The statute, sec. 1087m — 2, sub. 2, defines income as including “all dividends" or profits derived from stock. Whether where the property of a corporation is sold and distributed among the stockholders the capital so distributed can be correctly called a dividend, is not very material. The constitution allows a tax to be assessed on incomes. The word “income” must be taken in the sense in which it was gener*473ally understood when the amendment was adopted, and the legislature cannot, under the guise of attempted definition, proceed to tax something as income which was not such in fact. Income Tax Cases, 148 Wis. 456, 512, 134 N. W. 673, 135 N. W. 164.
As I understand the opinion, it is conceded that if the technical meaning of the word “income” be taken, a distribution of capital assets does not constitute income. But it is said that the word should be given its “general and usual meaning,” and that ordinary dividends of going corporations have, in the common acceptation of the term, been regarded as income whether declared from capital or profits.
It is true that the word “income” is sometimes used as meaning gross income or gross receipts instead of net receipts or profits. But I think it is ordinarily used and understood as being synonymous with gain or profit, and such is the meaning of the word as understood by economists who have written on income taxation and economics. Seligman, Income Tax, § 5 ; McCullough, Prin. of Pol.
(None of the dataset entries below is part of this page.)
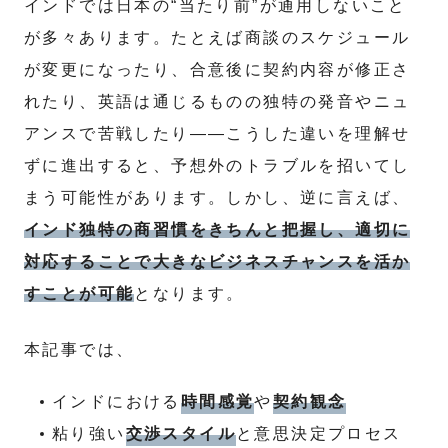
インドでは日本の“当たり前”が通用しないこと
が多々あります。たとえば商談のスケジュール
が変更になったり、合意後に契約内容が修正さ
れたり、英語は通じるものの独特の発音やニュ
アンスで苦戦したり――こうした違いを理解せ
ずに進出すると、予想外のトラブルを招いてし
まう可能性があります。しかし、逆に言えば、
インド独特の商習慣をきちんと把握し、適切に
対応することで大きなビジネスチャンスを活か
すことが可能
となります。
本記事では、
インドにおける
時間感覚
や
契約観念
粘り強い
交渉スタイル
と意思決定プロセス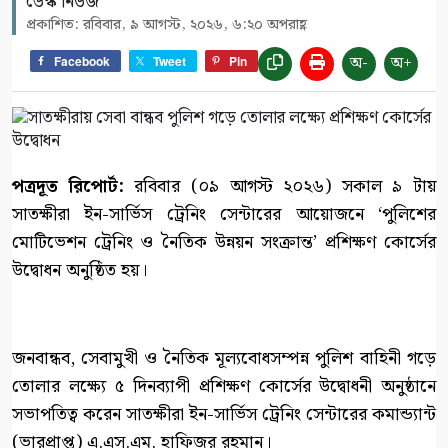
ডেস্ক নিউজ
প্রকাশিত: রবিবার, ৯ আগস্ট, ২০২৬, ৬:২০ অপরাহ্ণ
অ-
অ+
Facebook
Tweet
Pin
পত্রদূত রিপোর্ট:
রবিবার (০৯ আগস্ট ২০২৬) সকাল ৯ টায়
সাতক্ষীরা ইন-সার্ভিস ট্রেনিং সেন্টারের আয়োজনে ‘পুলিশের
মোটিভেশন ট্রেনিং ও নৈতিক উন্নয়ন সংক্রান্ত’ প্রশিক্ষণ কোর্সের
উদ্বোধন অনুষ্ঠিত হয়।
জনবান্ধব, সেবামুখী ও নৈতিক মূল্যবোধসম্পন্ন পুলিশ বাহিনী গড়ে
তোলার লক্ষ্যে ৫ দিনব্যাপী প্রশিক্ষণ কোর্সের উদ্বোধনী অনুষ্ঠানে
সভাপতিত্ব করেন সাতক্ষীরা ইন-সার্ভিস ট্রেনিং সেন্টারের কমান্ড্যান্ট
(ভারপ্রাপ্ত) এ.এস.এম. হাফিজুর রহমান।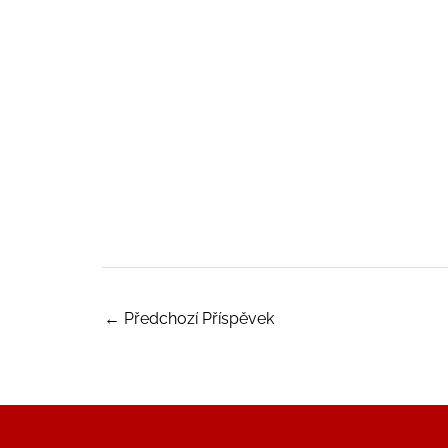
←
Předchozí Příspěvek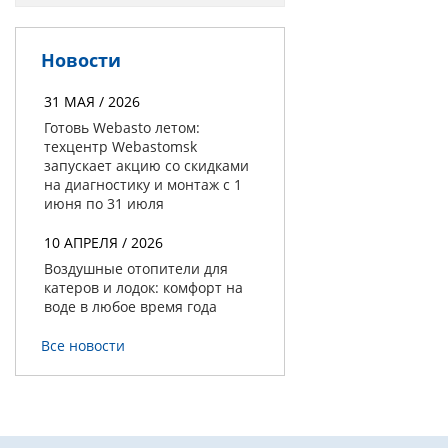
Новости
31 МАЯ / 2026
Готовь Webasto летом:
техцентр Webastomsk
запускает акцию со скидками
на диагностику и монтаж с 1
июня по 31 июля
10 АПРЕЛЯ / 2026
Воздушные отопители для
катеров и лодок: комфорт на
воде в любое время года
Все новости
Econ. ch. 7, p. 530.
If the idea of the Income Tax Law as set forth in the Income Tax Cases, 148 Wis. 456, 505, 134 N. W. 673, 135 N. W. 164, be correct, the purpose was to distribute the burden according to ability to pay. There is no relation whatever between gross income and ability to pay. Imposing an income tax on gross income or receipts might be justified on the ground of overruling necessity if the state were in dire straits, but could be justified on no other ground. As a matter of fact the legislature has not pretended to tax gross income unless it has done so in the case of corporate dividends which are declared to distribute the capital of the corporation. Nearly all corporate dividends are declared to distribute profits or net earnings, and of course in such a case they are taxable. I cannot agree that the distribution of capital assets is generally regarded as income. Herein arises an interesting question. Can the gross income of one tax*474payer be taxed and only the net income of another ? The tax may be graduated and progressive, but does the rule of uniformity apply so that the legislature must tax either gross incomes or else net incomes ? Art. VIII, sec. 1, of the constitution now provides:
“The rule of taxation shall be uniform, and taxes shall be levied upon such property as the legislature shall prescribe. Taxes may also be imposed on incomes, privileges and occupations, which taxes may be graduated and progressive, and reasonable exemptions may be provided.”
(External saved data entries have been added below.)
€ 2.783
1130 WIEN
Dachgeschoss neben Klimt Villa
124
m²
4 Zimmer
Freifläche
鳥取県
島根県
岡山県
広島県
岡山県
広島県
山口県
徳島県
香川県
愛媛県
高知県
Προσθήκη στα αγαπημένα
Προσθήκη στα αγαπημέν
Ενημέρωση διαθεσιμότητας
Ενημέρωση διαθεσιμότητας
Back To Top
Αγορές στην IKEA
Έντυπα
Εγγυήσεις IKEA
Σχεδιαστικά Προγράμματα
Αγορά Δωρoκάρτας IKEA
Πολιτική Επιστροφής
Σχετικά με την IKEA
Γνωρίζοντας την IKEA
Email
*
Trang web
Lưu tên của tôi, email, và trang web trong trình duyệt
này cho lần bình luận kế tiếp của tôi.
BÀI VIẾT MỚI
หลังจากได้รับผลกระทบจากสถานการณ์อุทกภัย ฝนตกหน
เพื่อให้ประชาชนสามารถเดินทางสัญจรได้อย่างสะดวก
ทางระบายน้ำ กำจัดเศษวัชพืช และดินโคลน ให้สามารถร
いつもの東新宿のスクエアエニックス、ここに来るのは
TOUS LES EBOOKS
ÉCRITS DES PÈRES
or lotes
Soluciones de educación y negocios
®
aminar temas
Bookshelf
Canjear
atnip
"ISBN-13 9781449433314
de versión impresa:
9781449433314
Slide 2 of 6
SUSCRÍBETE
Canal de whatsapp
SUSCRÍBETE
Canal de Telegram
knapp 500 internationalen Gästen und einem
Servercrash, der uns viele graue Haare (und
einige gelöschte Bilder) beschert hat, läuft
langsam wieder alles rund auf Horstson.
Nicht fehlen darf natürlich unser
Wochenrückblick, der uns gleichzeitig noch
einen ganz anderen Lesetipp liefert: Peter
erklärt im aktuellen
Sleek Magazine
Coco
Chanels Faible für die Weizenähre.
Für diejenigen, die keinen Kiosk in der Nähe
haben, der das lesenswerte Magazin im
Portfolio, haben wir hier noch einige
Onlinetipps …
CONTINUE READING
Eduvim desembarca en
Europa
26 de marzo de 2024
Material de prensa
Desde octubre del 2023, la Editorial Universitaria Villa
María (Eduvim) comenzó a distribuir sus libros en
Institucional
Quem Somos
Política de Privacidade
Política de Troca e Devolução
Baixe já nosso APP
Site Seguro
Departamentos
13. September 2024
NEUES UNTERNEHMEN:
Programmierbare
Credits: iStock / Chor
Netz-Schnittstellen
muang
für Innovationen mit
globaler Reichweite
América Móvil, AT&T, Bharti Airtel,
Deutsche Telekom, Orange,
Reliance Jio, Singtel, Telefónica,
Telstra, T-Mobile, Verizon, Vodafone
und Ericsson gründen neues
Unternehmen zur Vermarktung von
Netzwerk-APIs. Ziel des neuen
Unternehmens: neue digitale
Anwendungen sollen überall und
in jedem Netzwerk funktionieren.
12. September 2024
In my view of the law a decision of the question is not es--sential to a decision of the present case. It may not be out of place to remark that in a brief recently filed in another case in this court, the attorney general has taken the position that the rule of uniformity applies to income taxes, except that they may be graduated and progressive.
Under none of the definitions of income could the money derived from the sale of ore be considered income while in the hands of the Pewabic Company, unless it can be said that the change of one form of corporate assets into another creates income. This does not seem reasonable. What is capital in the hands of the company does not become profit because the company distributes it among its owners.
I agree that the word “income” as used in the constitution should not be given a narrow or technical construction. I think, however, that it does not mean gross income or gross receipts, but does mean net income or profits. Unless it be given the first meaning, I do not see how the dividend received by the plaintiff in this case was taxable.
It is, of course, easier to tax gross income than it is to tax net receipts or profits, but this is hardly a substantial reason for saying that the legislature must have intended or was even authorized to tax the species of property which it is easiest to reach. It is much easier to ascertain the gross income of a mercantile or manufacturing company than it is the net income, but still only the net income is in fact taxed.